1] Viral entry. Within the Paramyxoviridae family, Nipah virus (NiV) and Hendra virus (HeV) cause the highest mortality rates (40-90%) in humans. This family includes important human and veterinary pathogens, such as measles, mumps, human parainfluenza, canine distemper, and Newcastle disease viruses. There are many questions in the paramyxoviral entry field that remain elusive. Our recent studies have identified several novel regions in the viral glycoproteins G and F that are important for modulating viral-cell membrane fusion during viral entry, as well as cell-cell fusion after a virus has infected a cell. What steps in the viral entry process these regions in G and F modulate is an important question we pursue. We use novel approaches that allow us to study these questions on virions, such as flow virometry and Raman spectroscopy.
2] Viral egress. Our recent identification of cellular factors involved in viral entry, assembly, and budding assist the study of the mechanisms by which viral and cellular factors interact to modulate viral assembly and egress from host cells. Importantly, we connect this knowledge to the study of deadly viral pathogenesis via established biosafety level 4 collaborations.
3] Immune responses. Viral-like particles are non-replication-competent units that resemble actual viruses. Our data has shown that NiV and HeV viral-like particles are useful to generate highly-neutralizing conformational antibodies to NiV and HeV. We investigate whether NiV and HeV viral-like particles can be used as vaccine platforms against NiV and HeV as a proof of principle. We would like to expand this knowledge to other emerging and myxoviruses.
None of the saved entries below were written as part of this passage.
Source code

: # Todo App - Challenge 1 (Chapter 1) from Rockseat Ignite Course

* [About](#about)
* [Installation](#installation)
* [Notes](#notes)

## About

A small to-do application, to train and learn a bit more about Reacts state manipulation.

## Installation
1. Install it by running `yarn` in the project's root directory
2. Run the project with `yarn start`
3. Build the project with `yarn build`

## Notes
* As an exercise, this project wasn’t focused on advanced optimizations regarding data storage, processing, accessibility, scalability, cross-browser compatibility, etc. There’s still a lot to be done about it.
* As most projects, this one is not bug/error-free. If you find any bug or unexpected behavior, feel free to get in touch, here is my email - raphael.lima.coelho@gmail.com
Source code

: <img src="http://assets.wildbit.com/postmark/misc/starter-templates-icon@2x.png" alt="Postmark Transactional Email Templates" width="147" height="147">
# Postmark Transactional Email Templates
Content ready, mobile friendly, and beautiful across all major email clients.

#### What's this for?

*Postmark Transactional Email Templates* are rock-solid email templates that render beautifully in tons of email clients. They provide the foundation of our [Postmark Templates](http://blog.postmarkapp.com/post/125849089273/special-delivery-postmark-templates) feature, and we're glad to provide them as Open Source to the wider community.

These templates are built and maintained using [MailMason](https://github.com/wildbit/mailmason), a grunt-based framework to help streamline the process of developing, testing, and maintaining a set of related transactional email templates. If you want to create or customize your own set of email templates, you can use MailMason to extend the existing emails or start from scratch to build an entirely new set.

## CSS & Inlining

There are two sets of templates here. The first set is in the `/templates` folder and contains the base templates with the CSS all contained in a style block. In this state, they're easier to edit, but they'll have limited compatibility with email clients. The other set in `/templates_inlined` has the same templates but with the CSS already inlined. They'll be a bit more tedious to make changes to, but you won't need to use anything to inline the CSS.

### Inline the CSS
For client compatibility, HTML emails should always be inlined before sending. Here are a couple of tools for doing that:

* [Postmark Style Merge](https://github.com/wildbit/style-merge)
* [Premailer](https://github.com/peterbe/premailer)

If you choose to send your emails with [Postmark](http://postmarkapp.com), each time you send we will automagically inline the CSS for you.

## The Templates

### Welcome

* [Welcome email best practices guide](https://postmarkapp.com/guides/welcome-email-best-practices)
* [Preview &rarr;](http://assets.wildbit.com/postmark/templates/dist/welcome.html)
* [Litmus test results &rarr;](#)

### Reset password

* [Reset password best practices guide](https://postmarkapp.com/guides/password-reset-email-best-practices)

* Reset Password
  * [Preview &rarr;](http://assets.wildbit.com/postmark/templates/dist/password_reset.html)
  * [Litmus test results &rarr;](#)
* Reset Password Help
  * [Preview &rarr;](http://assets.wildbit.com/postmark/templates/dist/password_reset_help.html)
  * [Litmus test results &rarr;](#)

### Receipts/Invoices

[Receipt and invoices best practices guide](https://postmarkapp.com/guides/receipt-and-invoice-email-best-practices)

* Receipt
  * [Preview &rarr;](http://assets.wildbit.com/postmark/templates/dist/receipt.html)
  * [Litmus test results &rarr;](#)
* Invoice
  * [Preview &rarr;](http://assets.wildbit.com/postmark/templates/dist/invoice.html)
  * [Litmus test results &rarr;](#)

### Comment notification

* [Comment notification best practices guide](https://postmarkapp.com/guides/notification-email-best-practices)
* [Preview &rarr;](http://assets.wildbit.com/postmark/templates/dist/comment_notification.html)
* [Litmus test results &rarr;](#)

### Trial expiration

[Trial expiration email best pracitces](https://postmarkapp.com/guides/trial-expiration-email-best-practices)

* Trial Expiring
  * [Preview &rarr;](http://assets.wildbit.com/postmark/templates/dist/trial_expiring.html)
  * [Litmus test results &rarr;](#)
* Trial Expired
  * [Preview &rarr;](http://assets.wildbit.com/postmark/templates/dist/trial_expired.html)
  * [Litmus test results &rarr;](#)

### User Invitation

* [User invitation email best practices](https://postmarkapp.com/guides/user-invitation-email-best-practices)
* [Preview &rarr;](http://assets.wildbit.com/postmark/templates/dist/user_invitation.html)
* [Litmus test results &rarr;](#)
4] Antivirals. We take both empirical and targeted approaches. Our main interests include the search for antiviral agents with broad antiviral applications, with a special interest in those to be used against enveloped viruses. Our membrane fusion studies foster the discovery of broad-spectrum antivirals that target enveloped viruses. We are currently characterizing the mechanisms of action of several potential antiviral compounds.
BS (Institito Tecnologico de Tepic)
MS (California State University, Los Angeles)
PhD (University of Southern California)
Dr. Aguilar-Carreno assumed his position as Associate Professor in the Department of Microbiology and Immunology at Cornell University in July, 2017. His previous position was Assistant Professor at the Paul G. Allen School for Global Animal Health at Washington State University (WSU). He received a B.S. degree in Biochemical Engineering from Instituto Tecnologico de Tepic, Mexico. He then immigrated to the USA and obtained a M.S. degree in Biology from the California State University, Los Angeles, and a PhD degree in Biochemistry and Molecular Biology from the University of Southern California. He received post-doctoral training in Virology at the University of California, Los Angeles, under the mentoring of Dr. Benhur Lee. At UCLA he co-identified the cell receptors for Nipah virus (NiV) and Hendra virus (HeV) and began to establish important tools to study NiV and HeV entry into mammalian host cells. Among his roles, he has served as the WSU Chair of the Immunology and Infectious Diseases Executive Committee, a member of the WSU College of Veterinary Medicine research committee, a member of the WSU Internal Governance Board for the NIH T32 post-doctoral program, a trainer for the WSU NIH Biotechnology doctoral training program, a member of the American Society for Virology Education Committee, a member of many different NIH study sections, and the Chair of the American Society of Microbiology Committee for Minority Education.